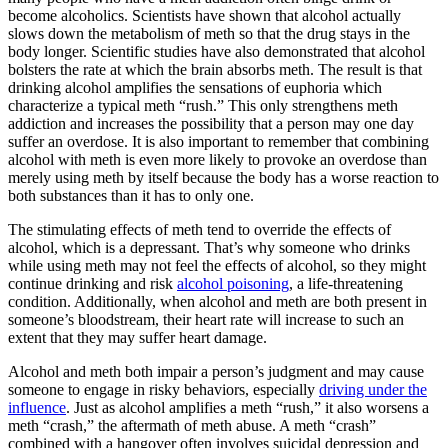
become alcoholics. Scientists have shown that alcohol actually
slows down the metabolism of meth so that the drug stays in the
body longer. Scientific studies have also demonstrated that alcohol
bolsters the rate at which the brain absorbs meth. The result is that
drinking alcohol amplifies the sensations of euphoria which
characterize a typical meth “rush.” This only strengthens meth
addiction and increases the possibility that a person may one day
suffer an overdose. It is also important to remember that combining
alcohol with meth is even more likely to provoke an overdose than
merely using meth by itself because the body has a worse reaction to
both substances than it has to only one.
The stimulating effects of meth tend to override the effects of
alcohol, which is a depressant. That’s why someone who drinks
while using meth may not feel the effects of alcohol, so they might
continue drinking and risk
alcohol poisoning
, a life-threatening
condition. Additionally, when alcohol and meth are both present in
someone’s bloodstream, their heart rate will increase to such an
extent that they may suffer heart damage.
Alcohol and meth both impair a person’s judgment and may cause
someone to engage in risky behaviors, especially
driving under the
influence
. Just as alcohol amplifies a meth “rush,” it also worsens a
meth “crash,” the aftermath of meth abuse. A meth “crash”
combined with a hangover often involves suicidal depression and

★ ★ ★ ★

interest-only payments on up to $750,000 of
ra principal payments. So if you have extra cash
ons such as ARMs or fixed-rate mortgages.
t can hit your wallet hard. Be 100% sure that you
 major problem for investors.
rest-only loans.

★ ★ ★ ★

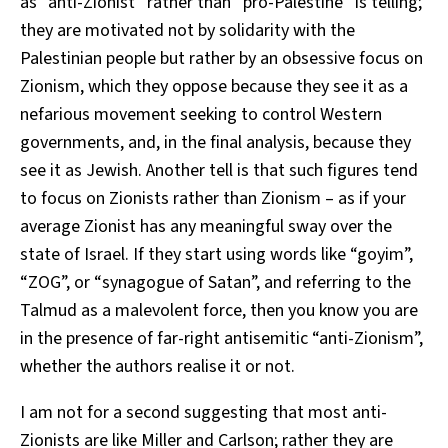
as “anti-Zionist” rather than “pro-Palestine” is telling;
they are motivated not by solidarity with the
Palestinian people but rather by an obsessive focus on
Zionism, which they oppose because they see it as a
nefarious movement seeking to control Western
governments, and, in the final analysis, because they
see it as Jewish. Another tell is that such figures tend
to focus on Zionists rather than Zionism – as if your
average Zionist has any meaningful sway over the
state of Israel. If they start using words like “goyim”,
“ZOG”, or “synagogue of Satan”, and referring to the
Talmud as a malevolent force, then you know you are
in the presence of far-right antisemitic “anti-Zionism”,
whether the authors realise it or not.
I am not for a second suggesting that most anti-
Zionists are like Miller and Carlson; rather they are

★ ★ ★ ★

> _To-do item_
A single number is the whole answer here: the number of lines in the data that include "heart".

> _Task output_
2